In the housefly wing text, how many bins does the histogram of the wing lengths use?

• Exercise text
************
# Example: Normal Houseflies

This dataset lists data collected on the length of housefly wings.

1. Run the code and consider the following questions.

2. The console displays the values for the mean, the median, and the standard deviation. What relationship between these three values tells us that the data may fit a normal distribution curve?

Using the likelihood ranges of a normal distribution curve, list at least three “stories” that you can tell using the graph shown.
Example: 99.7% of houseflies have wings with a length of 3.3 and 5.8 mm.

Data Source: https://seattlecentral.edu/qelp/sets/057/057.html

In [None]:
import pandas as pd
import numpy as np
from scipy.stats import norm
import matplotlib.pyplot as plt

"""Plot the data"""

# Import the data
df = pd.read_csv (r"flies.csv")
pd.set_option("display.max_columns", None)

# Set data to be the values in the wing_length column
data = df.wing_length

# Add labels to the graph
plt.grid(True)
plt.title("Housefly Wing Lengths", fontsize=18)
plt.xlabel("Length (0.1mm)")
plt.ylabel("Distribution")

# Plot the histogram (w/density)
plt.hist(data, bins=10, density=True)

"""Plot the Normal Distribution Curve"""

# Determine the mean, median and std
mean = data.mean()
median = data.median()
std = data.std()

print("Mean: " + str(mean))
print("Median: " + str(median))
print("STD: " + str(std))
************
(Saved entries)
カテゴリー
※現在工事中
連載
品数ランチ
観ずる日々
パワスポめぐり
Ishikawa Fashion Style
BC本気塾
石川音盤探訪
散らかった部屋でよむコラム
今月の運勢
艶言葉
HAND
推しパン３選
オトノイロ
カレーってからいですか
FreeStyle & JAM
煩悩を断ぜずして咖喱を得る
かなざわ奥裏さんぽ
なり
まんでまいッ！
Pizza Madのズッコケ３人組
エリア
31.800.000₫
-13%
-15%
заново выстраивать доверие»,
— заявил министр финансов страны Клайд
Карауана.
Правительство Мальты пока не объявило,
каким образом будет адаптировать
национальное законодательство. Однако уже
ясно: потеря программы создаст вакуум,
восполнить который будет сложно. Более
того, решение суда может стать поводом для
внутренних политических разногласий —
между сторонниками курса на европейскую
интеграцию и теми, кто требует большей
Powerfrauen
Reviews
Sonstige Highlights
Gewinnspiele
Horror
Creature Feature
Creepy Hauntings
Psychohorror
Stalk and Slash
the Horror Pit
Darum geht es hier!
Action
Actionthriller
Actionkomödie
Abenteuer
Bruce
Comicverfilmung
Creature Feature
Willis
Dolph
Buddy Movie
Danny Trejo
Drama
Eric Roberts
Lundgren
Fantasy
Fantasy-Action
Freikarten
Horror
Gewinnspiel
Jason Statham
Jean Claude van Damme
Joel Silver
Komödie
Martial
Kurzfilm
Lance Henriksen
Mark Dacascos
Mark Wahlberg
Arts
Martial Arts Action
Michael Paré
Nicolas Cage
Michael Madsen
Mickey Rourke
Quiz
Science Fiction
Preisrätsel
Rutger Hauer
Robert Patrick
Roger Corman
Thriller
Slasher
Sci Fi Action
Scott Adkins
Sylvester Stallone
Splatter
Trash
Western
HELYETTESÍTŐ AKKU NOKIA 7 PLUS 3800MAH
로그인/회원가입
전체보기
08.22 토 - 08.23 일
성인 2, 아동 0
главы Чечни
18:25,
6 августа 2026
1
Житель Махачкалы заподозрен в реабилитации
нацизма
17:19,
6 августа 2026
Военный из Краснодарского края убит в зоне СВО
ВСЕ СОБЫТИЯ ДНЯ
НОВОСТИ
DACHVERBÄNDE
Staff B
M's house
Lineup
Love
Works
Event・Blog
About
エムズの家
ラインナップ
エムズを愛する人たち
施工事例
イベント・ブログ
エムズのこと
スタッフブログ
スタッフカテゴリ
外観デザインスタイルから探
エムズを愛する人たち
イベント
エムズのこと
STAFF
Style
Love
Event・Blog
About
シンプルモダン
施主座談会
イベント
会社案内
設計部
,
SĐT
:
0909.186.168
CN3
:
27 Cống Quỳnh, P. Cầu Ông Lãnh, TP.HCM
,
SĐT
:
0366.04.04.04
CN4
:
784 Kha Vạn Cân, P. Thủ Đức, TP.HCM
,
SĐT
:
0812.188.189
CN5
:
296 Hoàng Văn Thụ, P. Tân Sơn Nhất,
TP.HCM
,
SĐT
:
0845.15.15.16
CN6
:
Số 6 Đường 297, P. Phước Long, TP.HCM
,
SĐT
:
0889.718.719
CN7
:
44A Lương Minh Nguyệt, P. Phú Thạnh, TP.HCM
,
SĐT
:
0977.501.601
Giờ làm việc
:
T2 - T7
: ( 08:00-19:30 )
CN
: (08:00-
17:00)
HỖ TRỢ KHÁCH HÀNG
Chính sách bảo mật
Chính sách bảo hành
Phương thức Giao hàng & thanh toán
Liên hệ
************
• Response box
Ten bins.